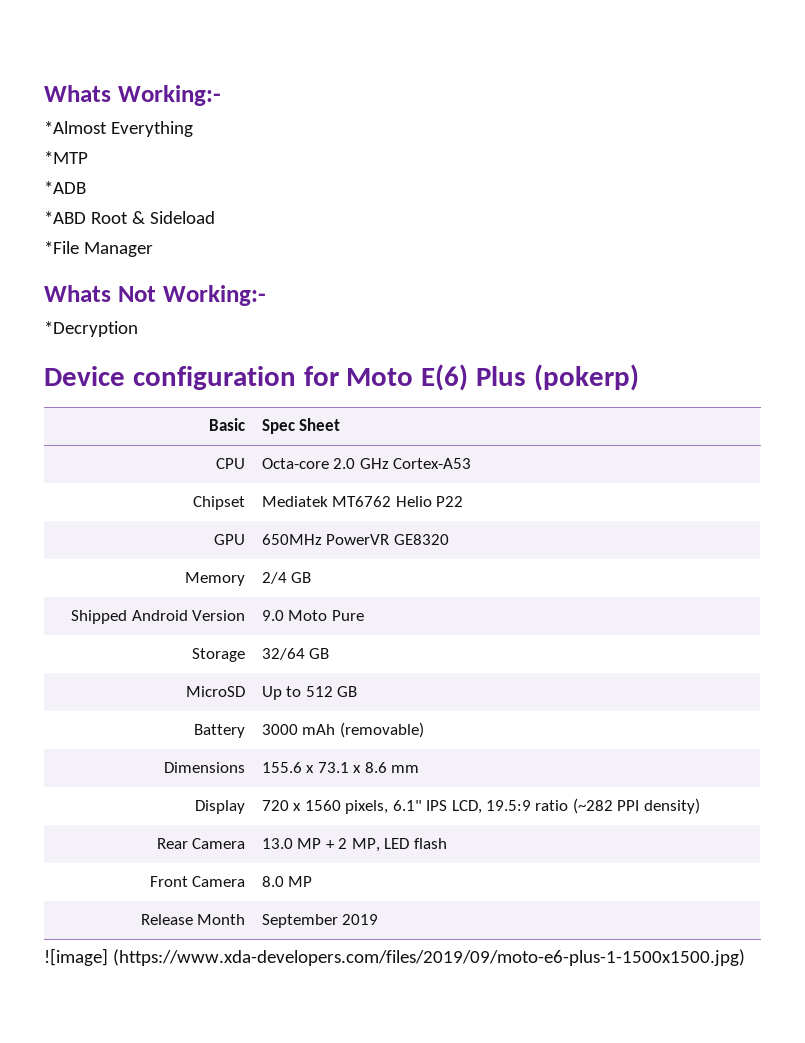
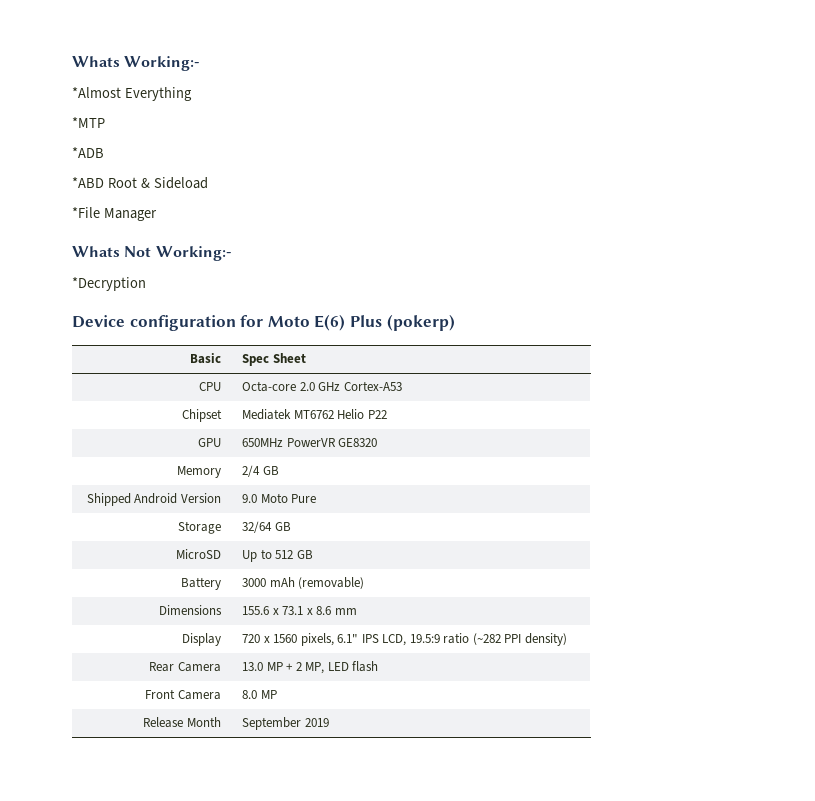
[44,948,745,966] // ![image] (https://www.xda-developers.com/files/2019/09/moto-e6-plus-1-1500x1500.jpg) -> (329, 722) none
---
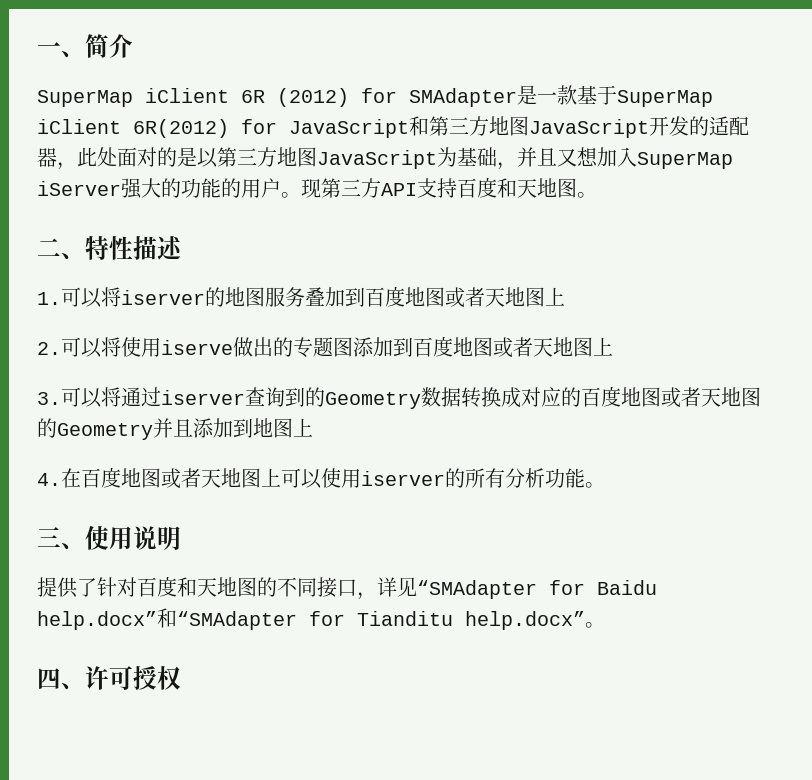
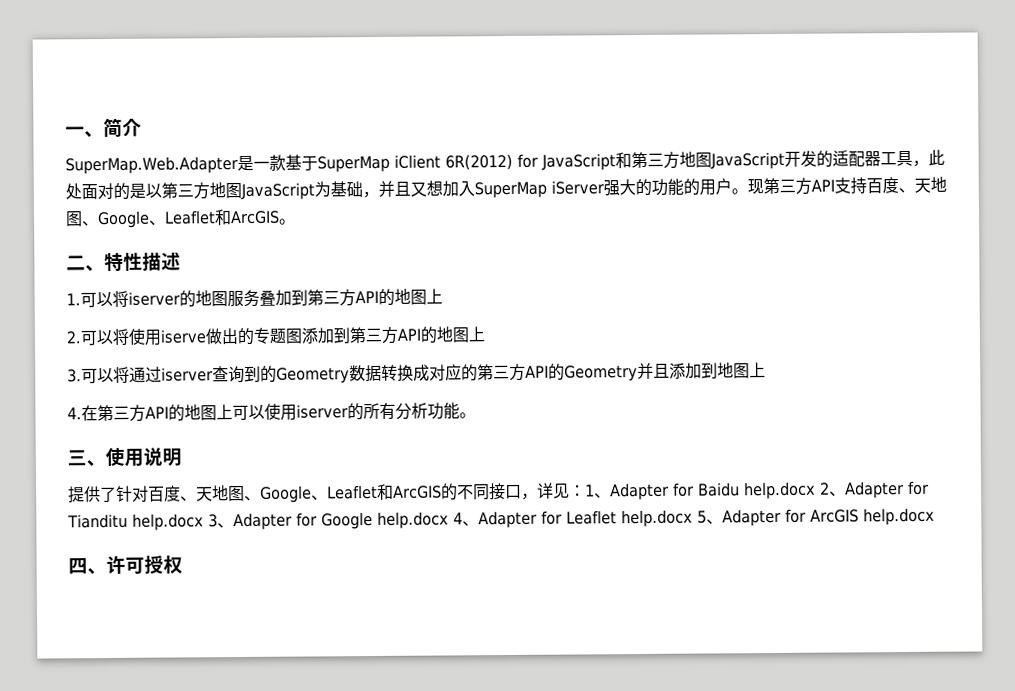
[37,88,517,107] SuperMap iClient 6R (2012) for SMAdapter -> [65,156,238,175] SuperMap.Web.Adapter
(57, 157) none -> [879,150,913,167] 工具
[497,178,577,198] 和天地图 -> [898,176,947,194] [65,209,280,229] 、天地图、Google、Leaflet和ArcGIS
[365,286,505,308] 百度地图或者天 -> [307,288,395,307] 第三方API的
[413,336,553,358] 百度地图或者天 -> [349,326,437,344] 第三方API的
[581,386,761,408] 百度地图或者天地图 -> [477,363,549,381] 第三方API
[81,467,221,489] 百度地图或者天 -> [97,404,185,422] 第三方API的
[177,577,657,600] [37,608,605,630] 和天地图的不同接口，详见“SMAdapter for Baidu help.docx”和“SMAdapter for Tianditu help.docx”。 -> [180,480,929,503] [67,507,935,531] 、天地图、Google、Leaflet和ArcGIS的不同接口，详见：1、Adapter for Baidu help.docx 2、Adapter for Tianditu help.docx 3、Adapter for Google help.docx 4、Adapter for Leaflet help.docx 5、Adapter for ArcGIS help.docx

> **What is expected**:
After locating the line holding "[497,178,577,198] 和天地图 ->" above, output exactly that line and every line after it through the line holding "[581,386,761,408] 百度地图或者天地图 ->". Include nothing else.

> **Reply**:
[497,178,577,198] 和天地图 -> [898,176,947,194] [65,209,280,229] 、天地图、Google、Leaflet和ArcGIS
[365,286,505,308] 百度地图或者天 -> [307,288,395,307] 第三方API的
[413,336,553,358] 百度地图或者天 -> [349,326,437,344] 第三方API的
[581,386,761,408] 百度地图或者天地图 -> [477,363,549,381] 第三方API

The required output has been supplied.